=== Section Start ===

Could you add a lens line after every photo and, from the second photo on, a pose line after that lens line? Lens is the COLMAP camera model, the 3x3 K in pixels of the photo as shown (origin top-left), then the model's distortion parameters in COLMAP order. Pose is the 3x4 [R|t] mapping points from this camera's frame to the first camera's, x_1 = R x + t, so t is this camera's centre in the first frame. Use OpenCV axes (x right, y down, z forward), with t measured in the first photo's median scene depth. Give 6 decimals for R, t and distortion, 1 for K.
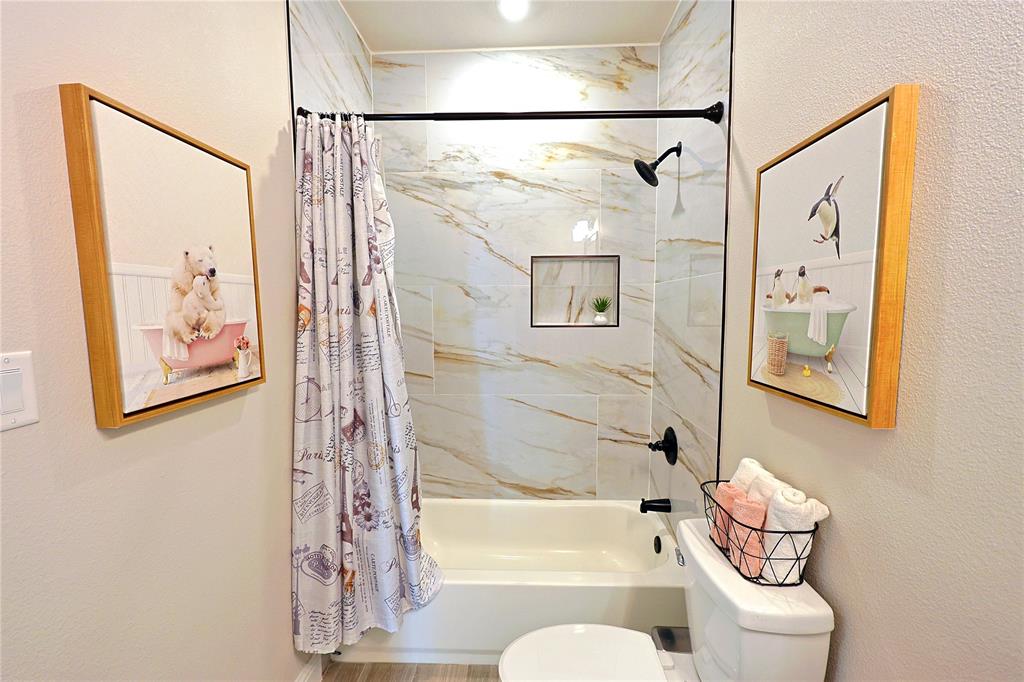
lens RADIAL K [[431.5, 0, 512.4], [0, 431.5, 342.0], [0, 0, 1]] dist [-0.002077, -0.000738]
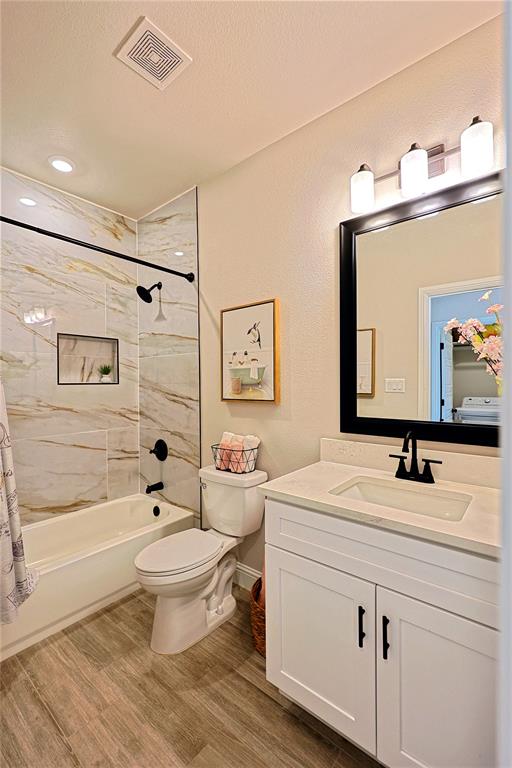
lens RADIAL K [[323.6, 0, 258.0], [0, 323.6, 381.1], [0, 0, 1]] dist [-0.002077, -0.000738]
pose [[0.612003, 0.001499, 0.790854, -0.388807], [0.069343, 0.996045, -0.055548, 0.056482], [-0.787809, 0.088836, 0.609479, -0.120243]]
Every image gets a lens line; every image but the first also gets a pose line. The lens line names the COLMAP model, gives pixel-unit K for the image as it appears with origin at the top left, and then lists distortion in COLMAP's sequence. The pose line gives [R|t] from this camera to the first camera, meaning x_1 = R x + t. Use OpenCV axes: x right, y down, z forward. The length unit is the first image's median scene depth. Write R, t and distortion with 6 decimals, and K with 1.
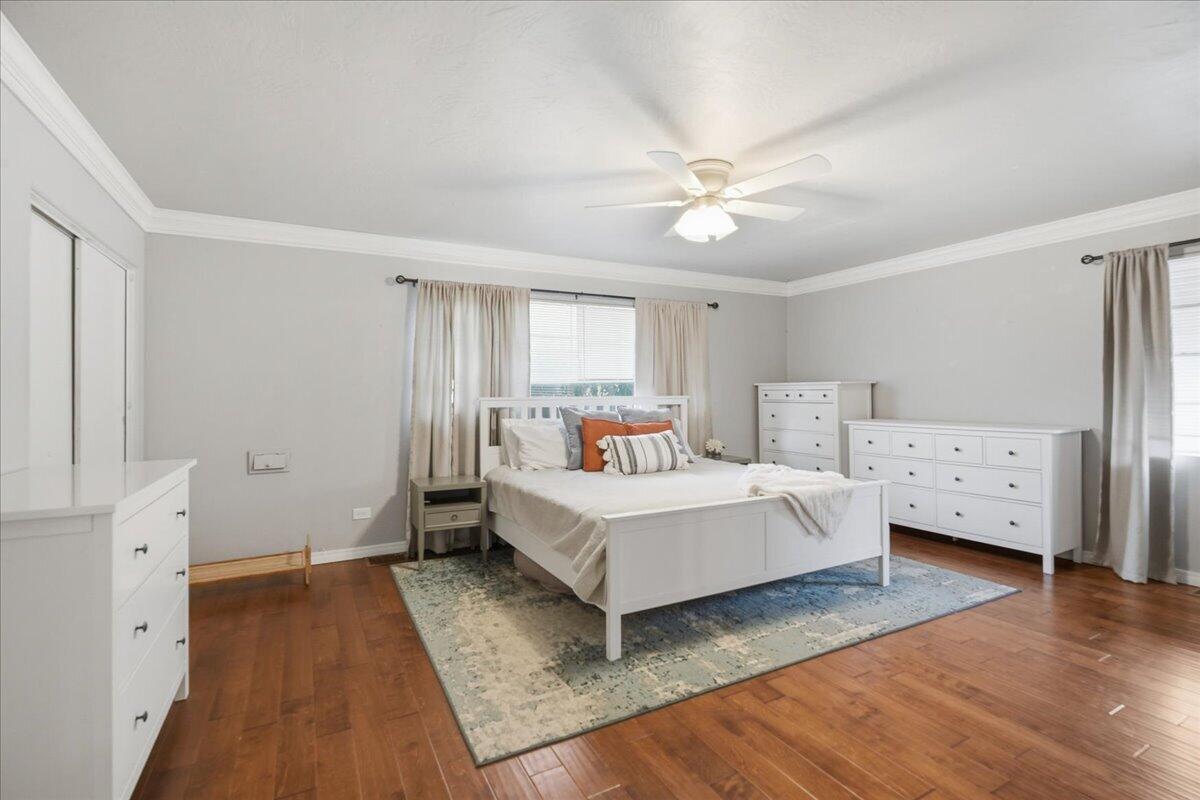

=== Section End ===

**What you should do:**
When the listing is transcribed, every line must match the original exactly, and the pictures must be left out.

**Answer space:**
Could you add a lens line after every photo and, from the second photo on, a pose line after that lens line? Lens is the COLMAP camera model, the 3x3 K in pixels of the photo as shown (origin top-left), then the model's distortion parameters in COLMAP order. Pose is the 3x4 [R|t] mapping points from this camera's frame to the first camera's, x_1 = R x + t, so t is this camera's centre in the first frame. Use OpenCV axes (x right, y down, z forward), with t measured in the first photo's median scene depth. Give 6 decimals for R, t and distortion, 1 for K.
lens RADIAL K [[431.5, 0, 512.4], [0, 431.5, 342.0], [0, 0, 1]] dist [-0.002077, -0.000738]
lens RADIAL K [[323.6, 0, 258.0], [0, 323.6, 381.1], [0, 0, 1]] dist [-0.002077, -0.000738]
pose [[0.612003, 0.001499, 0.790854, -0.388807], [0.069343, 0.996045, -0.055548, 0.056482], [-0.787809, 0.088836, 0.609479, -0.120243]]
Every image gets a lens line; every image but the first also gets a pose line. The lens line names the COLMAP model, gives pixel-unit K for the image as it appears with origin at the top left, and then lists distortion in COLMAP's sequence. The pose line gives [R|t] from this camera to the first camera, meaning x_1 = R x + t. Use OpenCV axes: x right, y down, z forward. The length unit is the first image's median scene depth. Write R, t and distortion with 6 decimals, and K with 1.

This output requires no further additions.